*** THE DATA

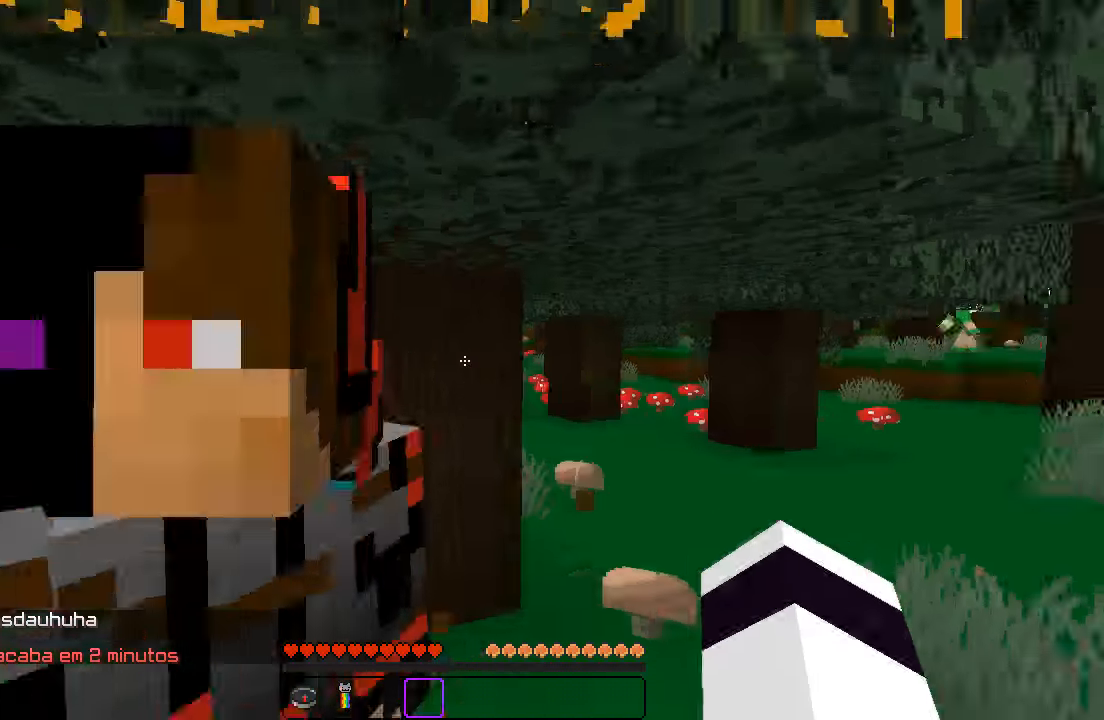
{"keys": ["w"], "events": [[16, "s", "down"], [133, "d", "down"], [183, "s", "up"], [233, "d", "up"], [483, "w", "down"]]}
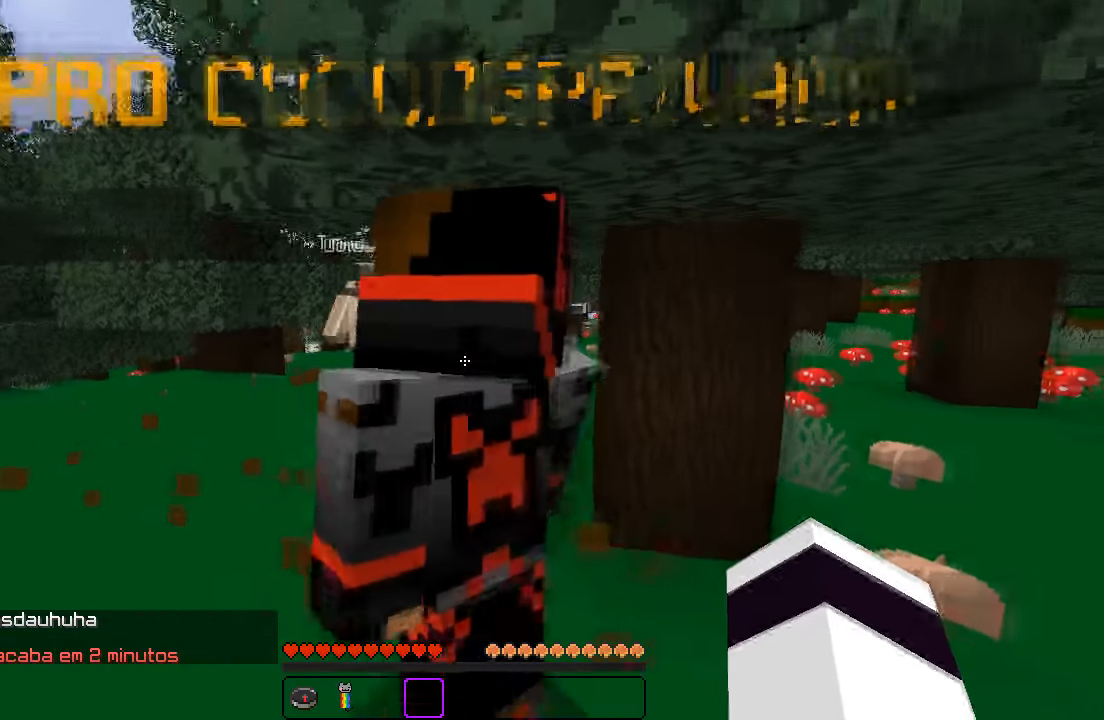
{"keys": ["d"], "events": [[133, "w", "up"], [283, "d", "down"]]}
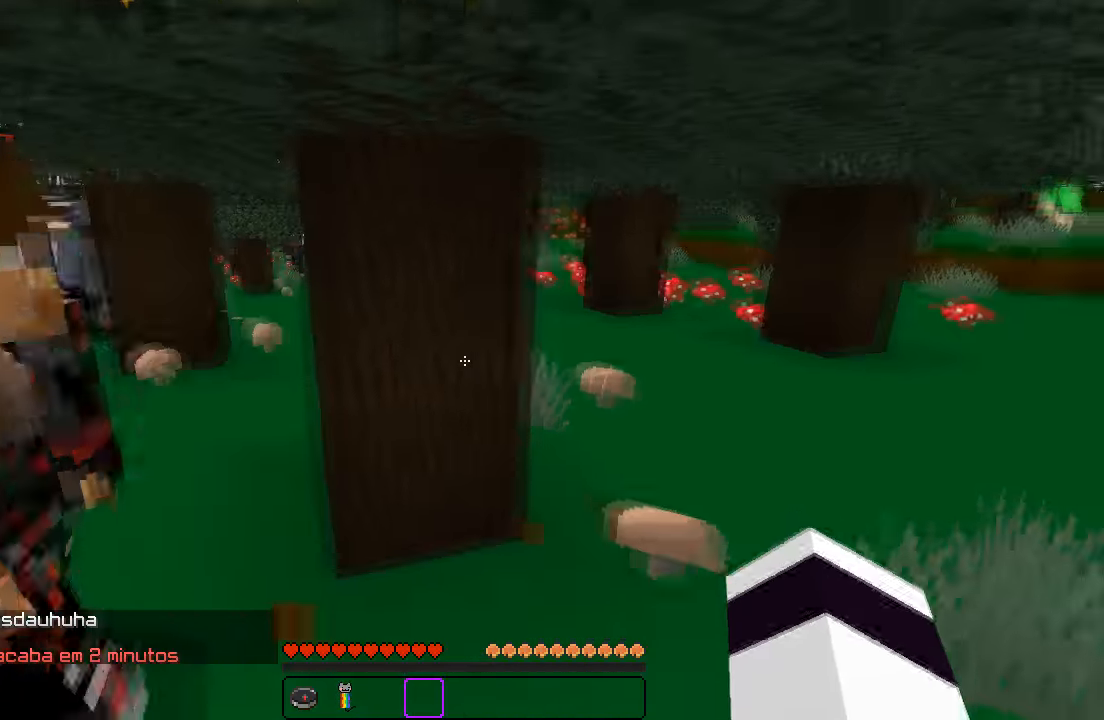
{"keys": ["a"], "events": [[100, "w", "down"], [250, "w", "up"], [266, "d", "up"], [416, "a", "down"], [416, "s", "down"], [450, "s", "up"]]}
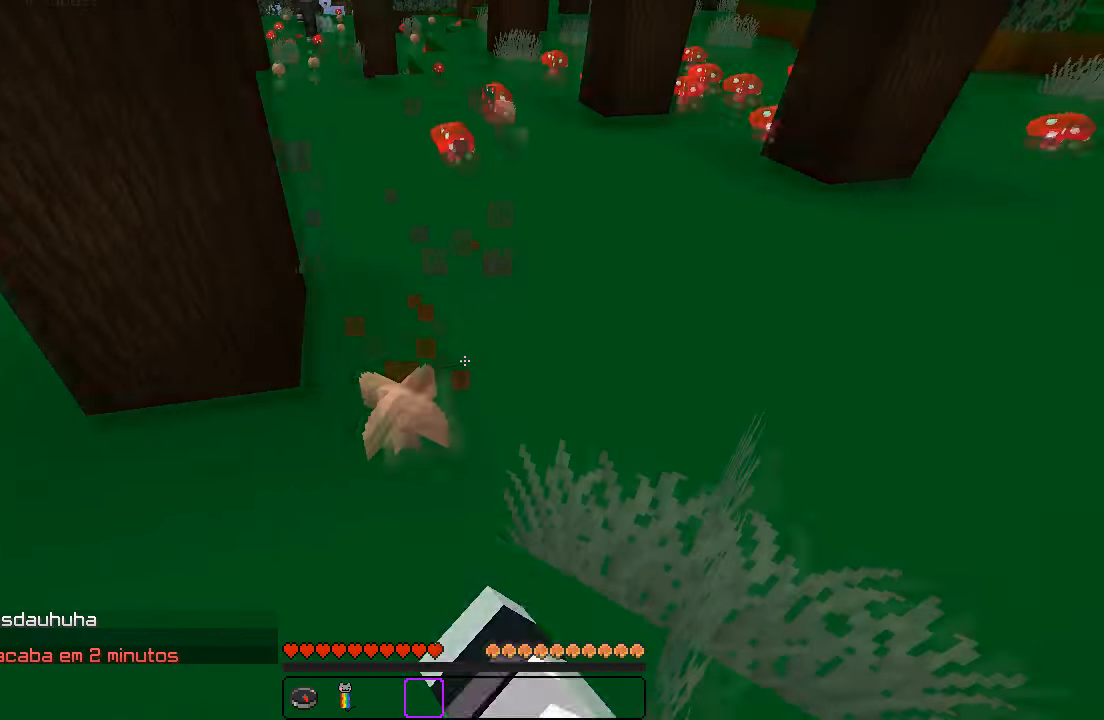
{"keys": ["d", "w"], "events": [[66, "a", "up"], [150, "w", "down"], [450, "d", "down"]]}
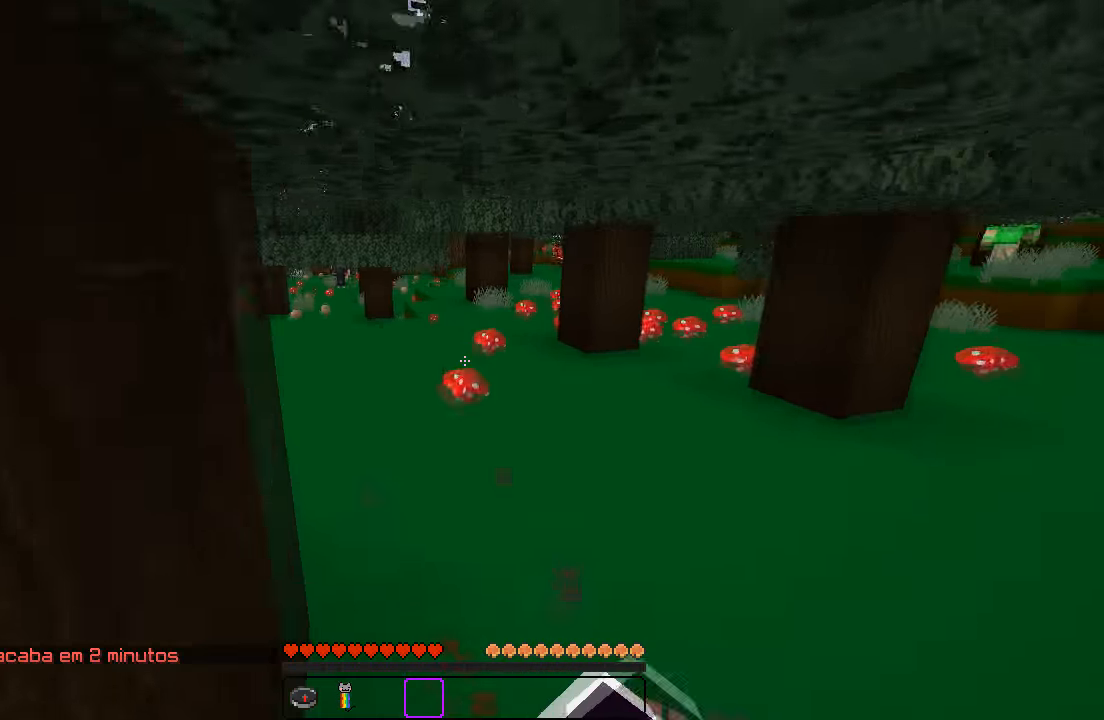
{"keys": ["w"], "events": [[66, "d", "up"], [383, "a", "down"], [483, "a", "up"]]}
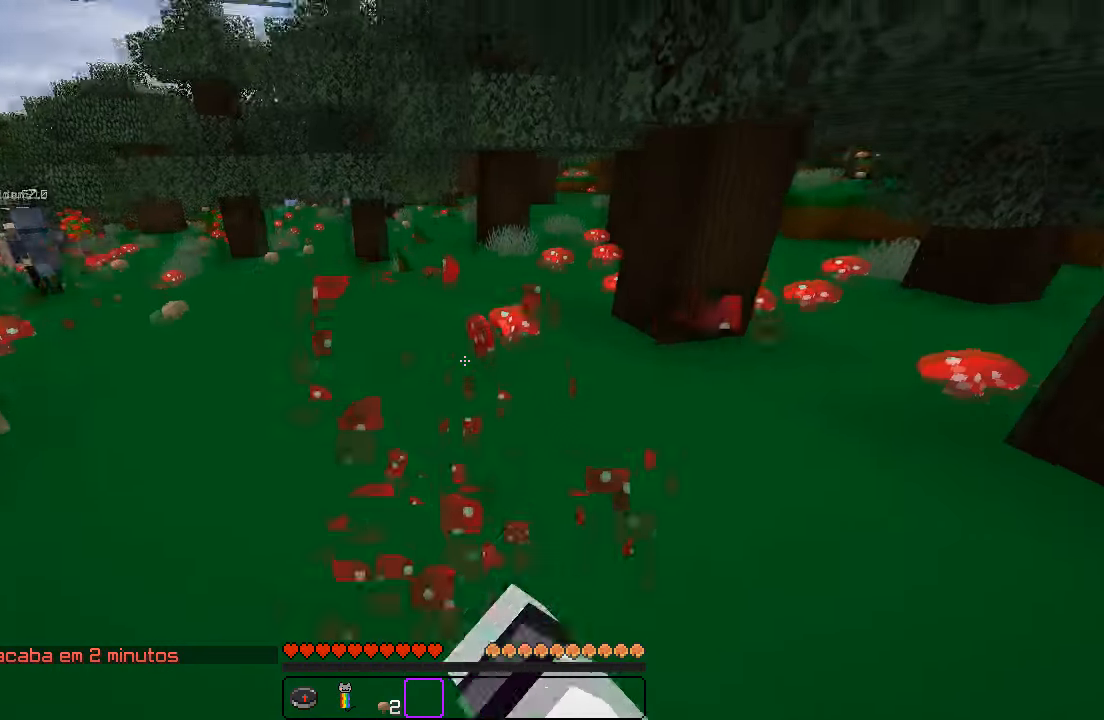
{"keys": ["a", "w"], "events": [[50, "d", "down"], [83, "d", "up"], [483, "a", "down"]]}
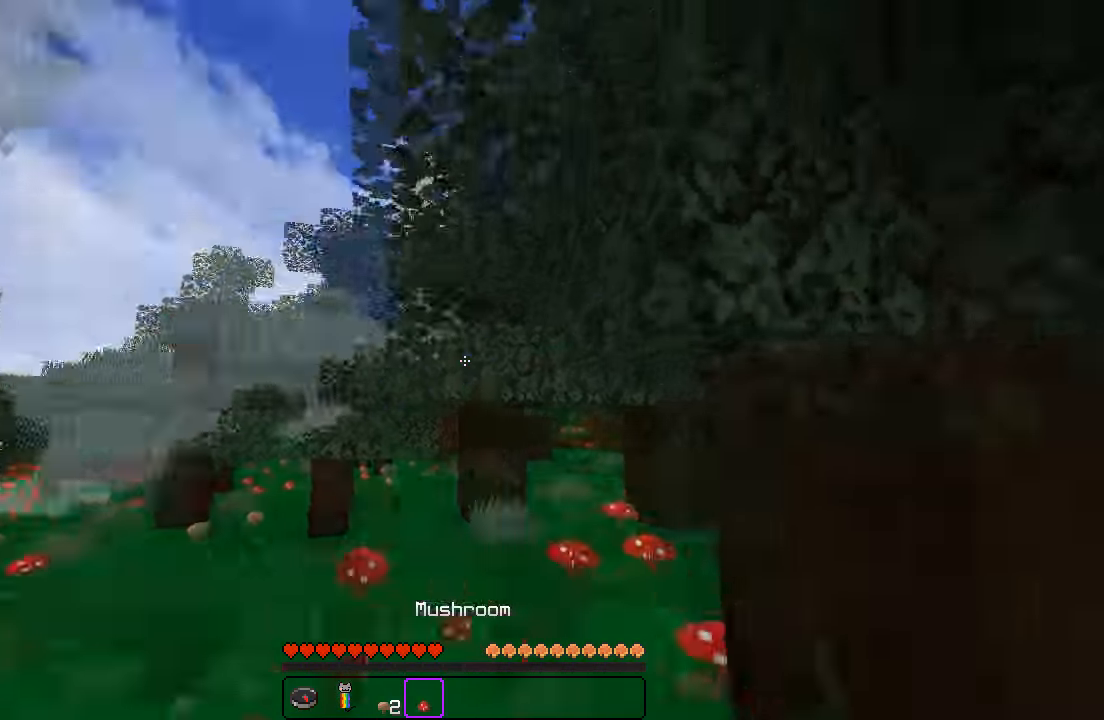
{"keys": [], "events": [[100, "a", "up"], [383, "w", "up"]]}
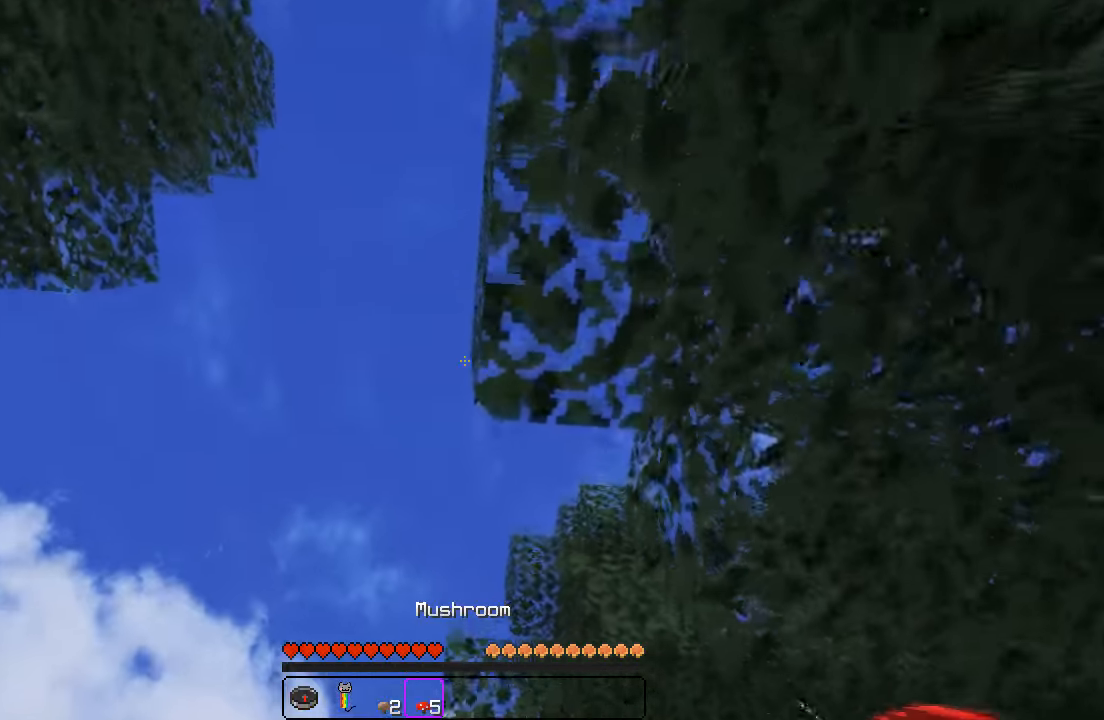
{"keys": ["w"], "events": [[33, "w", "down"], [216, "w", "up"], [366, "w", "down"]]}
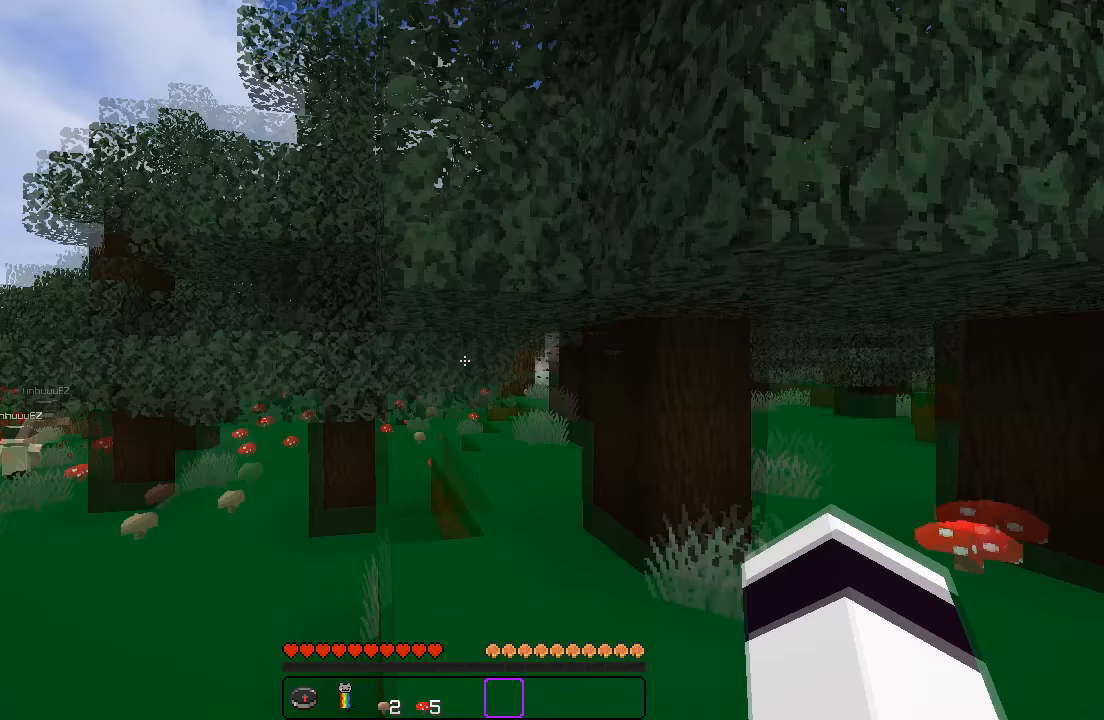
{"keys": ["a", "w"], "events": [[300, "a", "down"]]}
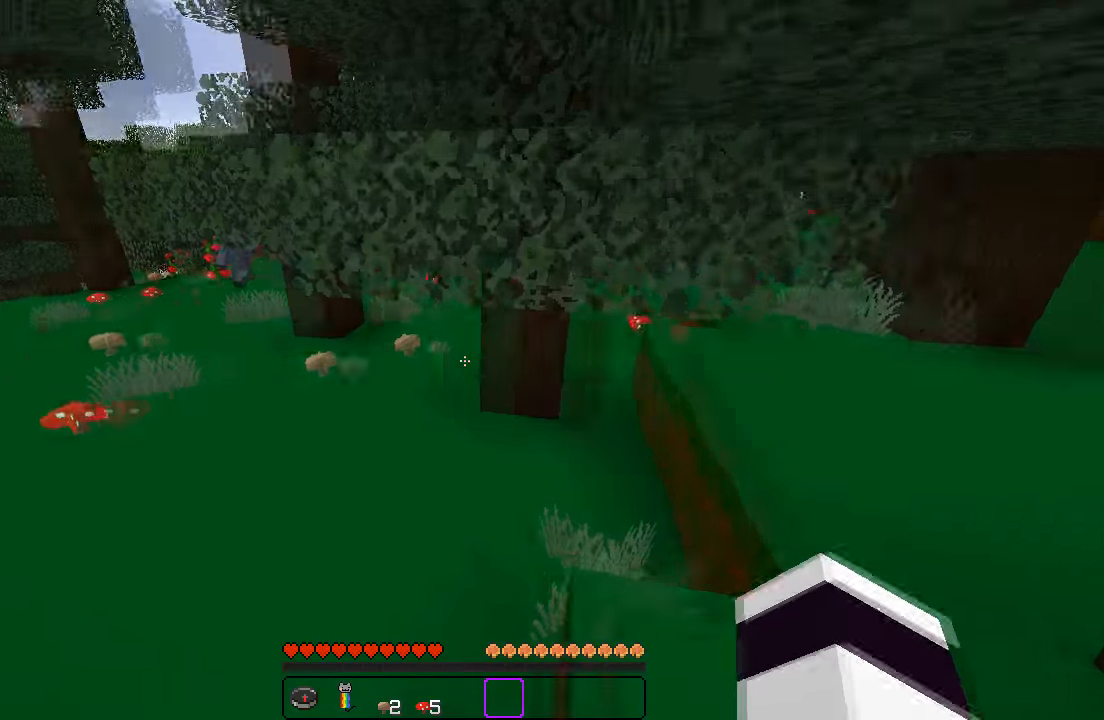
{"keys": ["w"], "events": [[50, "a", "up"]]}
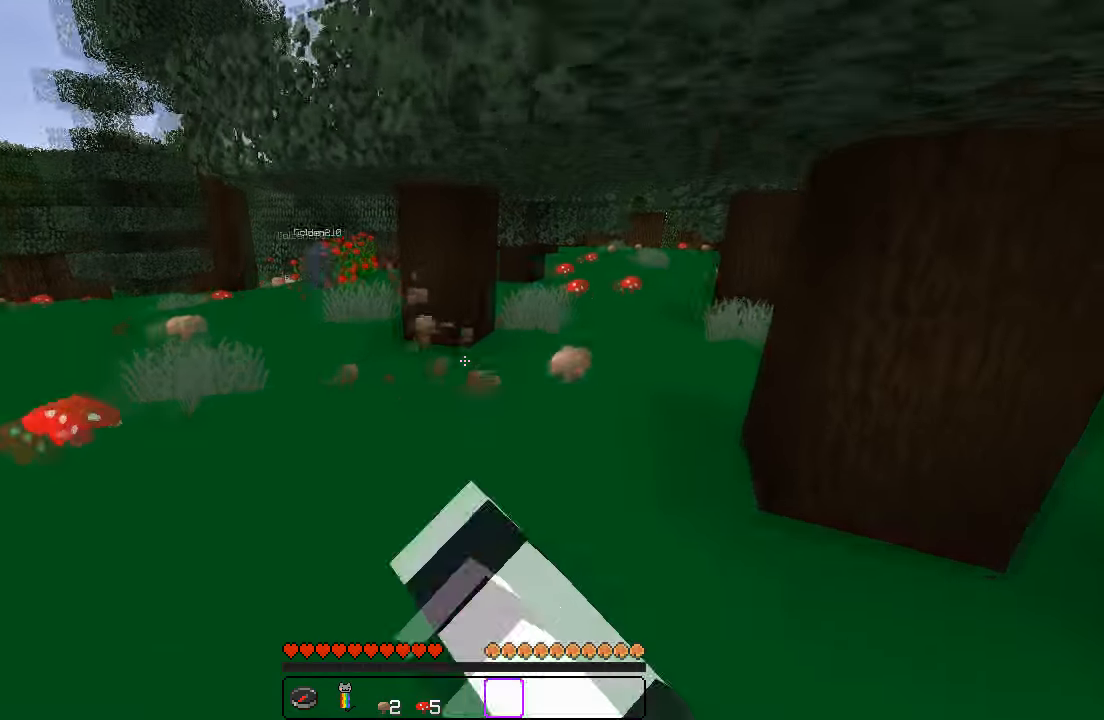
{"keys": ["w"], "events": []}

******

#### [WHAT YOU ARE ASKED TO DO]
What lines in the data above contain the word "down"? Show them all.

#### [REPLY]
{"keys": ["w"], "events": [[16, "s", "down"], [133, "d", "down"], [183, "s", "up"], [233, "d", "up"], [483, "w", "down"]]}
{"keys": ["d"], "events": [[133, "w", "up"], [283, "d", "down"]]}
{"keys": ["a"], "events": [[100, "w", "down"], [250, "w", "up"], [266, "d", "up"], [416, "a", "down"], [416, "s", "down"], [450, "s", "up"]]}
{"keys": ["d", "w"], "events": [[66, "a", "up"], [150, "w", "down"], [450, "d", "down"]]}
{"keys": ["w"], "events": [[66, "d", "up"], [383, "a", "down"], [483, "a", "up"]]}
{"keys": ["a", "w"], "events": [[50, "d", "down"], [83, "d", "up"], [483, "a", "down"]]}
{"keys": ["w"], "events": [[33, "w", "down"], [216, "w", "up"], [366, "w", "down"]]}
{"keys": ["a", "w"], "events": [[300, "a", "down"]]}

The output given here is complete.